À quinze ans, je n'avais plus aucun sentiment, émotion, plus aucune envie de vivre. Sans envie j'avais plus de faciliter à vouloir rejoindre mes parents. Mon premier essai de suicide était tout simplement en sautant du haut du bâtiment. Tout simplement vous me diriez est un drôle de choix de mots, mais c'est le bon car à ce moment cela me semblait comme la chose la plus facile à faire. J'avais trouvé l'escalier qui menait au toit de l'établissement, après quelques mois d'avoir vécu ici. C'était simple, j'allais me jeter au dessus du bord et tomber jusque'à rejoindre le sol et la mort en même temps. Malheureusement ou heureusement, cela dépend de la manière dont on regarde les choses, quelqu'un m'avait vu monter, et est venu m'empêcher de sauter.

J'étais alors envoyer tous les mardis et jeudis soirs chez une psychologue, qui essayait de me dissuader de recommencer. Malgré sa gentillesse et sa patience, elle ne pouvait rien faire, car j'avais seulement cette idée en tête. Quitter cet endroit, quitter ce monde. Cela me semblait être la seule solution possible.

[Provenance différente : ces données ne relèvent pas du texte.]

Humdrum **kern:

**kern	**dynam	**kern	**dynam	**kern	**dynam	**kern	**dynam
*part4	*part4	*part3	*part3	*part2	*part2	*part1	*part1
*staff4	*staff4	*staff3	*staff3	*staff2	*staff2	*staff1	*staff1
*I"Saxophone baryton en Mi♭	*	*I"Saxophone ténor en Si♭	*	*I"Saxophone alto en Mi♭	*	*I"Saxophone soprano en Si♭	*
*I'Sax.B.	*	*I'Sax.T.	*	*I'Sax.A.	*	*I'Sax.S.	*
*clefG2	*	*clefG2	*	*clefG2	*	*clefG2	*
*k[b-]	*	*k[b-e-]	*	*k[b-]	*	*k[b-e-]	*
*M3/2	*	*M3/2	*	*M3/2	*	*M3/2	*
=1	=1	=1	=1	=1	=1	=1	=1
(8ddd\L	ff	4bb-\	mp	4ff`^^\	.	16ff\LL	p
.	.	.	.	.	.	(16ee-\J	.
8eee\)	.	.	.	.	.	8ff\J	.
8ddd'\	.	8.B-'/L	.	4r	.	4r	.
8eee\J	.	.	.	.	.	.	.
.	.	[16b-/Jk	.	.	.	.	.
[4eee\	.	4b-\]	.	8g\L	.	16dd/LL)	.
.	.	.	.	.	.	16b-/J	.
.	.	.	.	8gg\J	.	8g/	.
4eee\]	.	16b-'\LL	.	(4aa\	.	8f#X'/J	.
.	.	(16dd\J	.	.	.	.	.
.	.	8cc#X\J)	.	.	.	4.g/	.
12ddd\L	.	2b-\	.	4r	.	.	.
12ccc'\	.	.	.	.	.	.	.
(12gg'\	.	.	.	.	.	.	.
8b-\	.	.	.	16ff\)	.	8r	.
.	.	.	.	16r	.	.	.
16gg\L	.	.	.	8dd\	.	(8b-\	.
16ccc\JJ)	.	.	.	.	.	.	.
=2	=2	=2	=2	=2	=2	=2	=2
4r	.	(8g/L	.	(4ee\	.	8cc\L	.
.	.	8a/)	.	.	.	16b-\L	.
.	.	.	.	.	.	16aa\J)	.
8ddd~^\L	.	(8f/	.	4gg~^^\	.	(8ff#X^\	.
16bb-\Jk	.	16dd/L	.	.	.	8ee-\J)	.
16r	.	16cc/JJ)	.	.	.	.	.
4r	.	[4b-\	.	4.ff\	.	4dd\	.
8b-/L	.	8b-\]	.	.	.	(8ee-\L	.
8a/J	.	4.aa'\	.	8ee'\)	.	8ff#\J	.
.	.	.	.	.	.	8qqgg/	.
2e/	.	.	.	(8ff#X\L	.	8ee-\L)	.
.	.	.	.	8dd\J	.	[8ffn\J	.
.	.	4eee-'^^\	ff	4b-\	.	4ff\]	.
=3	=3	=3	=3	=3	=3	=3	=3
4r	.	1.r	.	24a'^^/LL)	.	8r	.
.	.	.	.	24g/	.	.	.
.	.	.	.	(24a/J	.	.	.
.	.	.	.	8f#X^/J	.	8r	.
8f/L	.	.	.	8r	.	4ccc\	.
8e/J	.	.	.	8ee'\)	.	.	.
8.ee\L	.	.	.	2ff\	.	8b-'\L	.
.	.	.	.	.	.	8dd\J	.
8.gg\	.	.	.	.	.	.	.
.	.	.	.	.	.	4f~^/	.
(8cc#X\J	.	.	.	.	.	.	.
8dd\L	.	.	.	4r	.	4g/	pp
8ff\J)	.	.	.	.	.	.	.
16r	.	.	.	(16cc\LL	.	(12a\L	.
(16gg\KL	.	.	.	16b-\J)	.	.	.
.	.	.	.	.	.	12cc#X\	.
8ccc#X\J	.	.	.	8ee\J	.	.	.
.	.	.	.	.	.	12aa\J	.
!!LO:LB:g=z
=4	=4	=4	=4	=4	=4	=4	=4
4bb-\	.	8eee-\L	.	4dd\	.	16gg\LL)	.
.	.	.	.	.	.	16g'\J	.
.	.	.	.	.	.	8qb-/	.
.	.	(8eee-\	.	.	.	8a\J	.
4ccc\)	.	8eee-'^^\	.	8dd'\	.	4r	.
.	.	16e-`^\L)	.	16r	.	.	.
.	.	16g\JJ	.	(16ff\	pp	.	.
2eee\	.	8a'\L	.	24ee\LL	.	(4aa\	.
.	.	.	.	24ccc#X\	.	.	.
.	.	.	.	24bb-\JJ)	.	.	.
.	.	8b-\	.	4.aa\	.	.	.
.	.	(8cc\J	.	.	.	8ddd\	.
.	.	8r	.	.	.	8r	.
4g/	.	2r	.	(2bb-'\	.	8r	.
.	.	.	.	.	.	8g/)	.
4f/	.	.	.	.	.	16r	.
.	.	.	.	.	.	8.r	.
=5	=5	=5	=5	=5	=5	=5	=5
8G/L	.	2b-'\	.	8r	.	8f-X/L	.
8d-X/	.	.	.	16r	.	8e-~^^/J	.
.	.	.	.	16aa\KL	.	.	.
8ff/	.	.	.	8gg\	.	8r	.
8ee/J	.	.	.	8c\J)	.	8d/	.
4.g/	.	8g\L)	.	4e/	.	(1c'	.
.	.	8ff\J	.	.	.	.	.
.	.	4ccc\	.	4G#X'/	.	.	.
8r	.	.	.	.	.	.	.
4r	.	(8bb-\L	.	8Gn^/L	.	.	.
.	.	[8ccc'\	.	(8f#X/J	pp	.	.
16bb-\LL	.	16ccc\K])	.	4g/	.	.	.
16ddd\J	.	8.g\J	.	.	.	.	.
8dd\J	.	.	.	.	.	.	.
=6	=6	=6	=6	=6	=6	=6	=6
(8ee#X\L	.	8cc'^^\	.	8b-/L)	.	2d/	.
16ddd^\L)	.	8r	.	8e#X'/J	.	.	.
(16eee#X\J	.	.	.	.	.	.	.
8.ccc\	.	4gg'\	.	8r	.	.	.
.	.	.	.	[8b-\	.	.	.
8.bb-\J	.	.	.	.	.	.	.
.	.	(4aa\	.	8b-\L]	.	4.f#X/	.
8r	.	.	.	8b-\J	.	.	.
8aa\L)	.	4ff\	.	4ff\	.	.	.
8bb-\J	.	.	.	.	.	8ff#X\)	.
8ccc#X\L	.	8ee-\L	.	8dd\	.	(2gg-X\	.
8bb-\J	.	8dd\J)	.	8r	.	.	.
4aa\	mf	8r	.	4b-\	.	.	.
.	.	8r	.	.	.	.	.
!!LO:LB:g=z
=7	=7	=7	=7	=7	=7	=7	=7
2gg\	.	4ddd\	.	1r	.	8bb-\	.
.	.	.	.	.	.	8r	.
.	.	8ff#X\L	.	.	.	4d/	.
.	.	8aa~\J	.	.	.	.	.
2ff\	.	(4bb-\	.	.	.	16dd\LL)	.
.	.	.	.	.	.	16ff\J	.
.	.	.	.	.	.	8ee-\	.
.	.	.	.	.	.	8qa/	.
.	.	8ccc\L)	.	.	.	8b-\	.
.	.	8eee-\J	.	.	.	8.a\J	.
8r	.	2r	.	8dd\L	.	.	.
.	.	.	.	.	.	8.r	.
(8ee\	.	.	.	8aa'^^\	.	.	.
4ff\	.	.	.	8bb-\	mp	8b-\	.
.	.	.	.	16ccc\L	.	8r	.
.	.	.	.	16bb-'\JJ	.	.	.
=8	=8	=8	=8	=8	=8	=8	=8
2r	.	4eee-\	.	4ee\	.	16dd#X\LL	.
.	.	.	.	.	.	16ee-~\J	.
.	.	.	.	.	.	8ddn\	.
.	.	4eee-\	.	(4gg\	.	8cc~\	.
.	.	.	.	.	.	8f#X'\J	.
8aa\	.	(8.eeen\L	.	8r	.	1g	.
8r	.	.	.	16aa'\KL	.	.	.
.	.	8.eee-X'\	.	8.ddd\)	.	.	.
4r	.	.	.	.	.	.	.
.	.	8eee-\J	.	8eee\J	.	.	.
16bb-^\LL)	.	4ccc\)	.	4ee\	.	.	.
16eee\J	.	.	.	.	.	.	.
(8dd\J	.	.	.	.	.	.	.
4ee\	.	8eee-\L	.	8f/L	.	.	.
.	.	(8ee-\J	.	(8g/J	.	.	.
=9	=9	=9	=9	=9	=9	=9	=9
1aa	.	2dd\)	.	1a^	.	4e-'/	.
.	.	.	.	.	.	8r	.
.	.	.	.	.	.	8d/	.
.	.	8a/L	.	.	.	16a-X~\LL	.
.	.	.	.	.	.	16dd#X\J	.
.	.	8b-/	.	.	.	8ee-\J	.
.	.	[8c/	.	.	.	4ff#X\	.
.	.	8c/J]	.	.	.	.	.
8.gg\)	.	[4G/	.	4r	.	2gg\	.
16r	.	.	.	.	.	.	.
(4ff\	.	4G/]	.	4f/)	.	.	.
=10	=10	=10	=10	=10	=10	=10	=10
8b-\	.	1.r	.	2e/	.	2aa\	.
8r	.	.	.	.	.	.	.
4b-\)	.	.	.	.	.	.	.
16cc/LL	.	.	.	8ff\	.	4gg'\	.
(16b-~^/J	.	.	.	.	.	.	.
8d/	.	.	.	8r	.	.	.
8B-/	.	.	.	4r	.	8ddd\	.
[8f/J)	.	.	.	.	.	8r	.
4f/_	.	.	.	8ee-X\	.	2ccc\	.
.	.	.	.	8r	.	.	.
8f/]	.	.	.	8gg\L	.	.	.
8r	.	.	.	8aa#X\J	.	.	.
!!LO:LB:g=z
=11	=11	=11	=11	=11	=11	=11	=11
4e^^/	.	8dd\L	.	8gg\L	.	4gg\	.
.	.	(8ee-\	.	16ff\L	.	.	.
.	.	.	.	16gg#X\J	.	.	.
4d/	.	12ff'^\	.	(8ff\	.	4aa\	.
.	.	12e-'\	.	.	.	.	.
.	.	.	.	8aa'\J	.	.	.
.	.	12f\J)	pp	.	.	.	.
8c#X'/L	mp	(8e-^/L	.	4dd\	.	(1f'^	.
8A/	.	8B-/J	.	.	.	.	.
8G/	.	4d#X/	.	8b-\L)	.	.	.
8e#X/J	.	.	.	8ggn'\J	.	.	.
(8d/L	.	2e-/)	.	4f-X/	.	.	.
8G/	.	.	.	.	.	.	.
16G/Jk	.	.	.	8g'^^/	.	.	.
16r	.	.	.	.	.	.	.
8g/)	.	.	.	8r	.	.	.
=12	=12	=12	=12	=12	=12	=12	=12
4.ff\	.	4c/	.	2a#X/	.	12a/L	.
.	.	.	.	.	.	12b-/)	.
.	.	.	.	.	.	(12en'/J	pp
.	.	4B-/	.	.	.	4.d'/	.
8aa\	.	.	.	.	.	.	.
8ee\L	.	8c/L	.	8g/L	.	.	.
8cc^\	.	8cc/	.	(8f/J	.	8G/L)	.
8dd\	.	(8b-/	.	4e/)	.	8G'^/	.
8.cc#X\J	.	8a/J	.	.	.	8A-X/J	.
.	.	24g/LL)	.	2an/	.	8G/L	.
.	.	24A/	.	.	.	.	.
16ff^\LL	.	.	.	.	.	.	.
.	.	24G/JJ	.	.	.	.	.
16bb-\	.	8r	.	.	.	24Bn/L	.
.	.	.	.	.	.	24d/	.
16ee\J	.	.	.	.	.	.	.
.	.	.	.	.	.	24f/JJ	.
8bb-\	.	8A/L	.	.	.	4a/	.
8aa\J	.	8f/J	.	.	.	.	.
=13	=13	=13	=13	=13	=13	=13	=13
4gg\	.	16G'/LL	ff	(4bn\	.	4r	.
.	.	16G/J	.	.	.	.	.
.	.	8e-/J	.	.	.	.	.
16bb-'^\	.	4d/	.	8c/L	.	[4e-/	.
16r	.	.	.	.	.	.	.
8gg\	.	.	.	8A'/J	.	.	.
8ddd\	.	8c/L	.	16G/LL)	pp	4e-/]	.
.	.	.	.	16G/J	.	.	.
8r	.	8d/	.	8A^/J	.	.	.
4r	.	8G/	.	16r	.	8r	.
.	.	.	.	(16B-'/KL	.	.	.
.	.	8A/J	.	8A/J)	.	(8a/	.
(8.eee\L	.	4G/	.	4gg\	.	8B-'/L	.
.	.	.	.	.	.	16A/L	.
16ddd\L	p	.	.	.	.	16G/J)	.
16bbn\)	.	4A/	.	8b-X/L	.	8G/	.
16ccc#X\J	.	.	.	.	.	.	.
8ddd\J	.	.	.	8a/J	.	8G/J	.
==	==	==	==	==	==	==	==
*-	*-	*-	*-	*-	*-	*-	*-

L'année suivante, j'avais retenter de me suicider, cette fois en me coupant les veines avec un couteau que j'avais pris de la cuisine. Je me souviens que j'avais eu du mal à me le procurer, car les cuisiniers rodaient toujours autour des ustensiles. Une fois de plus, un interne m'a aperçu tenant le couteau lorsqu'il passait dans les couloirs et est aller alerter les surveillantes. Je me détestait tellement en ce moment-là, je n'étais capable de rien, même pas de mourir. La psychologue et les docteurs qui m'ont soigné avaient tout de même de l'empathie pour moi, la fille qui a essayé sans réussir. Personne ne voulait de moi, même pas la mort.

Malgré mes essais précédents, je ne recommença plus. J'ai terminé mes études, et à dix-huit ans je suis sortie de cet orphelinat. J'étais enfin libre, et le traumatisme de mon enfance pesait beaucoup moins sur mes épaules.

Aujourd'hui je fête mes quatre-vingt neuf ans. Je suis tellement contente que je n'ai jamais réussit à rejoindre la mort avant que mon heure ait sonnée. En écrivant ce petit mémoire, je me rappelle de tout ce que j'aurais pu rater si j'avais réussit à me suicider. Je n'aurais jamais rencontré toutes les belles âmes qui m'ont aidées, et aimées. Je n'aurai jamais connu mon mari, cette personne si charitable, emphatique, généreuse, qui m'aime tant et que j'aime tant en retour. Je n'aurai jamais vu l'Italie, l'Afrique, la Chine, le Brésil, et tous les endroits de mes voyages durant ma vie. Je n'aurais jamais connu le sentiment de pleinement aimer vivre, de vouloir continuer. Toutes ces choses que j'ai vécu, n'auraient jamais pu avoir lieu si la mort m'avait prise toutes ces années auparavant.

Je sens en ce moment que la mort viendra bientôt me chercher, pour m'emmener avec elle. Je rejoindrai enfin mes parents, dan l'au-delà. Mon heure a sonnée et je ne regrette rien de ma vie. Même si ma vie vient à sa fin, je n'ai plus peur et j'accepte la mort à bras grands ouverts. La mort est une vieille amie.